Первые слова после семилетнего молчания оказались известием о смерти друга – словно обухом по голове. Она молчала семь лет, а теперь позвонила – чтобы сообщить о таком? Разве можно решить этими словами события семилетней давности? Вся суета – ради того, чтобы прожить с ним жалкие семь лет? Миновав перевал, я вдавил педаль газа в пол, стараясь выйти за рамки света фар, вдавил педаль до упора, сигналил, но все без толку. Граница света не увеличивалась и не уменьшалась, но вырваться за этот круг было нельзя. Как и перепрыгнуть на другой. Сердце погружается в пустоту. Мне казалось, что за последние сутки я потяжелел и едва ли преодолею перевал – а ведь там нет ни одной ночлежки.
– Ты что, приедешь с коровой?
– Да, придется. Сейчас у меня нет выбора.
– Не то чтобы это было запрещено, но я надеюсь, что ты не зайдешь с ней в поминальный зал.
– А может, рискнуть?
– Предлагаешь мне кланяться корове?
– Ты же вдова, тебе полагается принимать соболезнования.
Этот разговор был достаточно смешным и любой бы, услышав его, посмеялся, но мы разговаривали таким тоном, будто наглотались песчаной пыли – отстраненно и безразлично. Я ехал на трясущемся грузовике по извилистой дороге.
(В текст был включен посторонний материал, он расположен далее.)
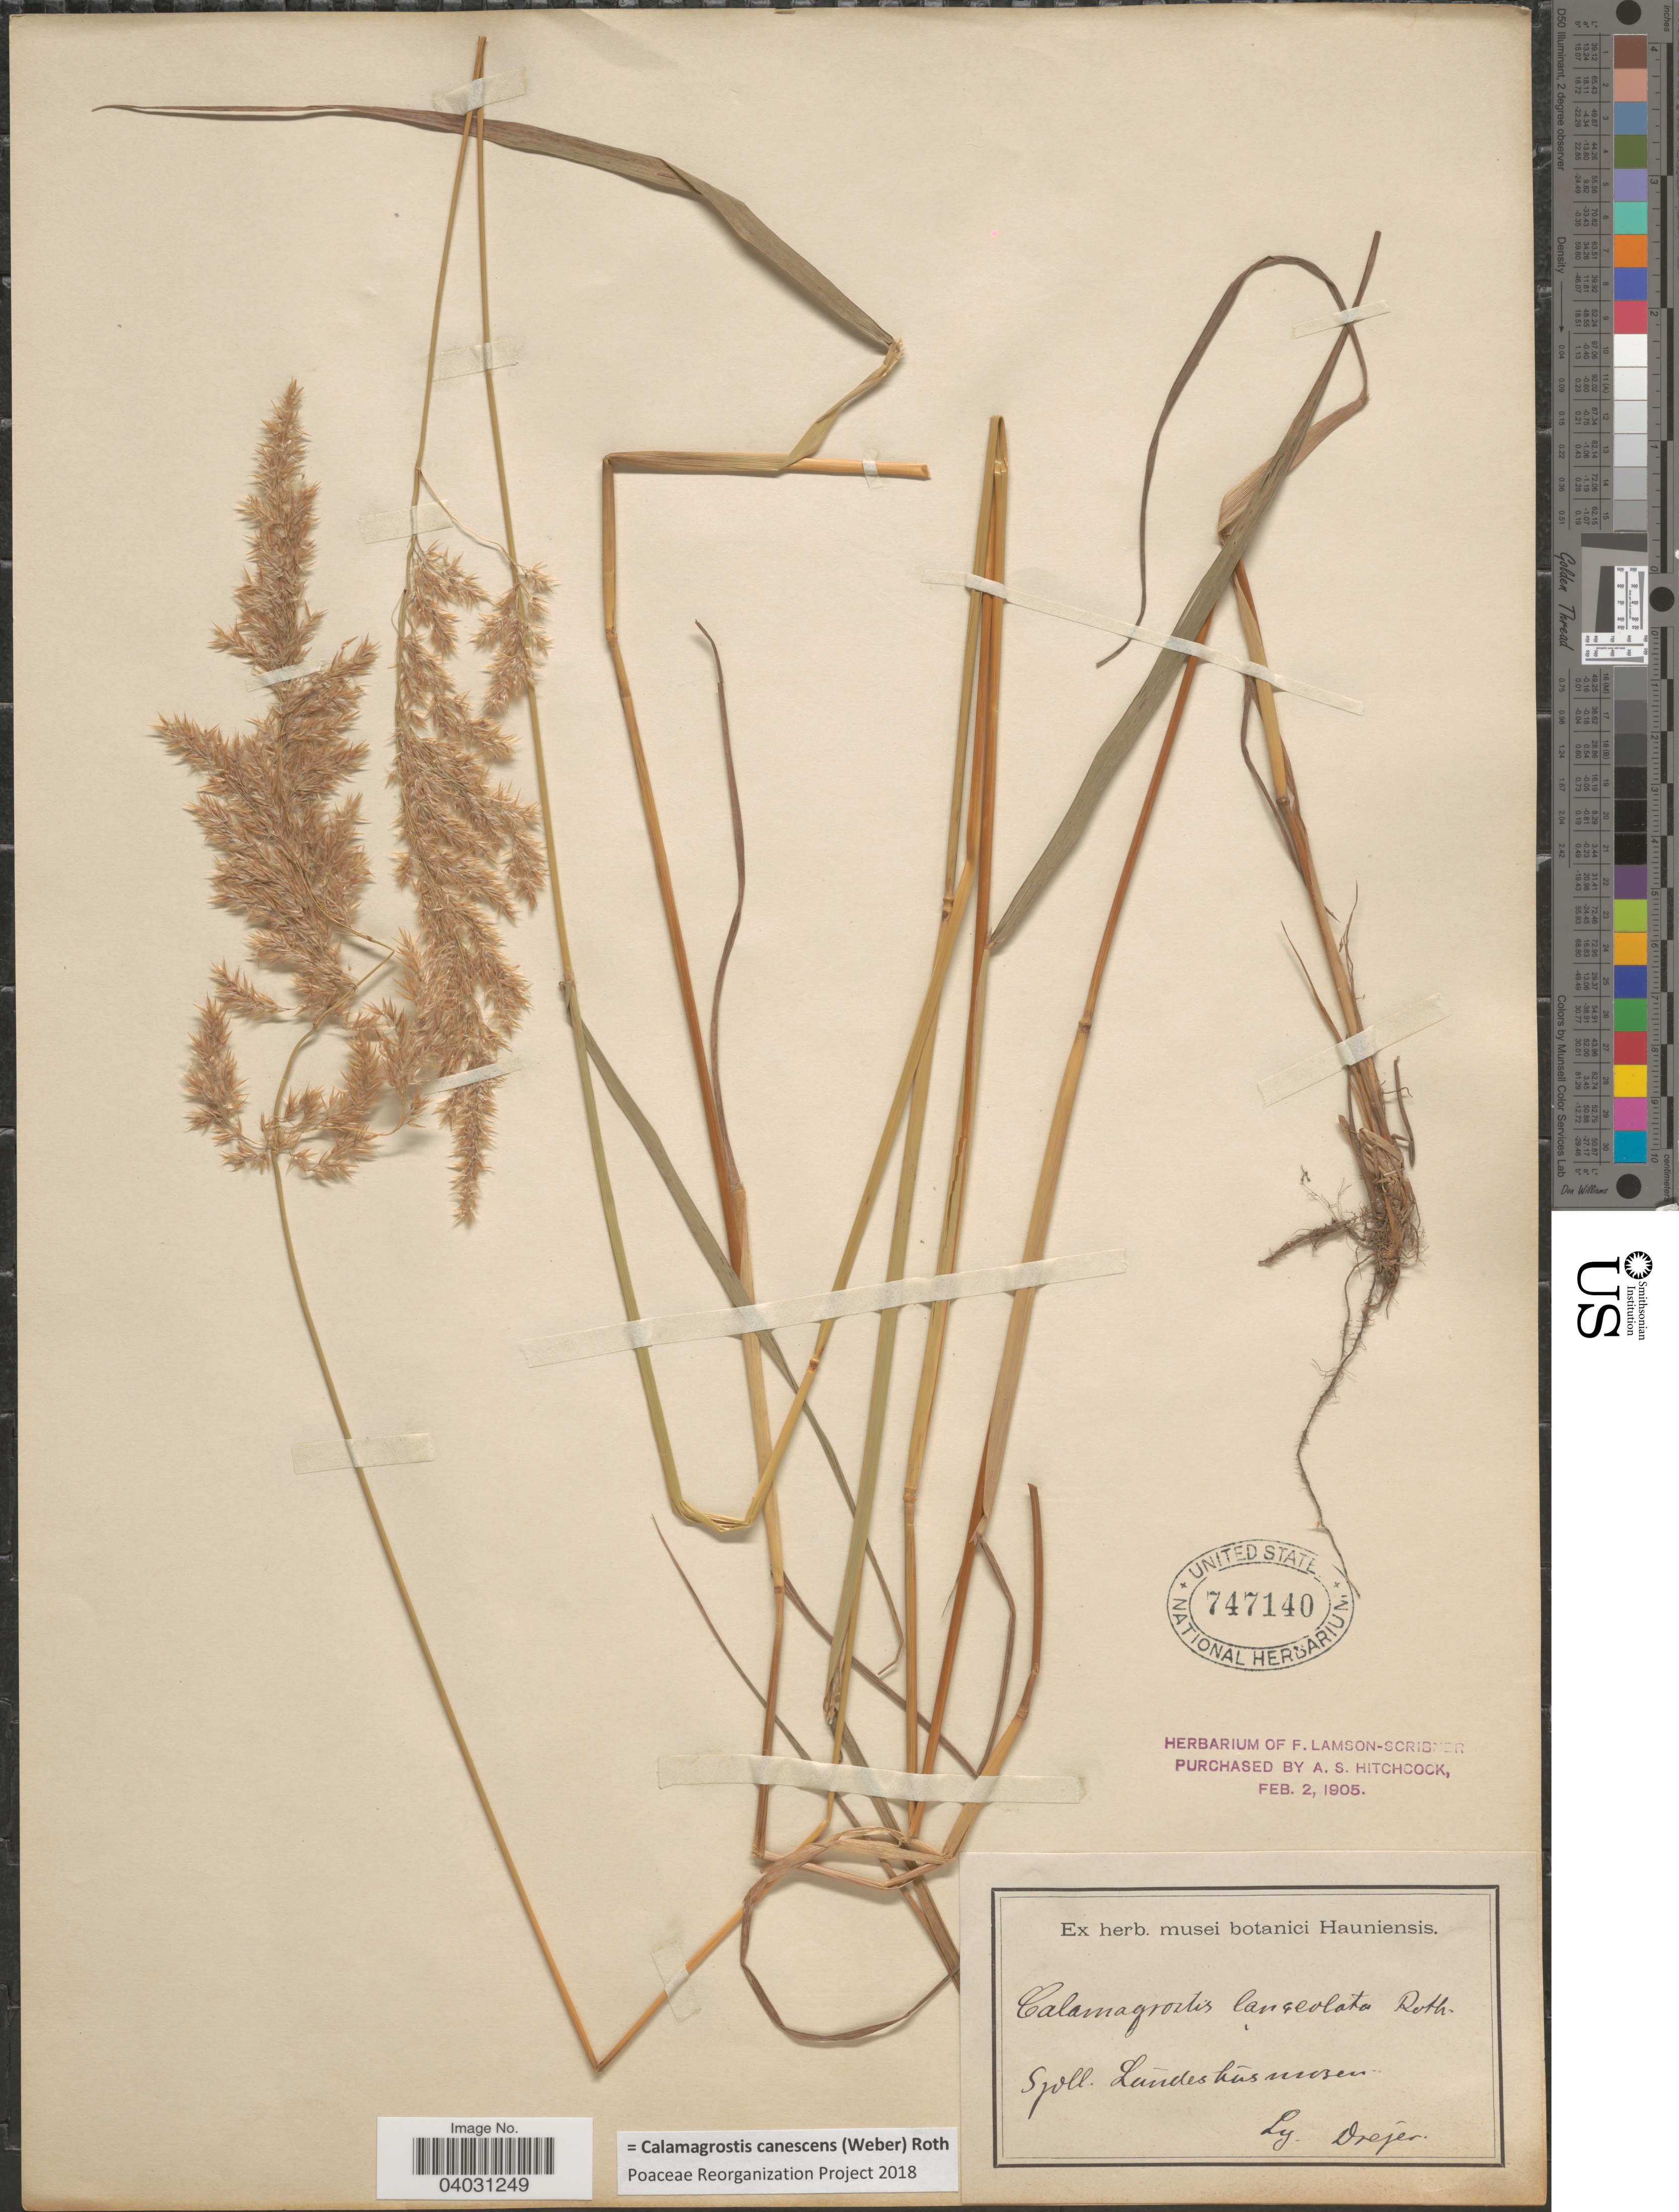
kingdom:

Сколько ни думаю, никак не могу понять, почему она решила позвонить мне спустя семь лет.
– Мне кажется, ты почти не изменился.
– Я сильно изменился.
Я остановил грузовик на обочине и долго глядел на тусклый фонарь, который горел у подножия горы. Корова словно инстинктивно поняла, что мы приблизились к дому, и замычала. Казалось, будто она просит меня вернуться домой. Будто убеждает не ехать на похороны – мол, если я миную горный хребет Тэгвальлен и поеду в Каннын, то все станет еще запутаннее. Будто говорит, что, скорее всего, я всю ночь буду слушать жалобы женщины в траурной одежде и усну пьяным. А потом строго промычала: неужто я забыл, кто эта женщина? Я покачал головой. Ничего я не забыл.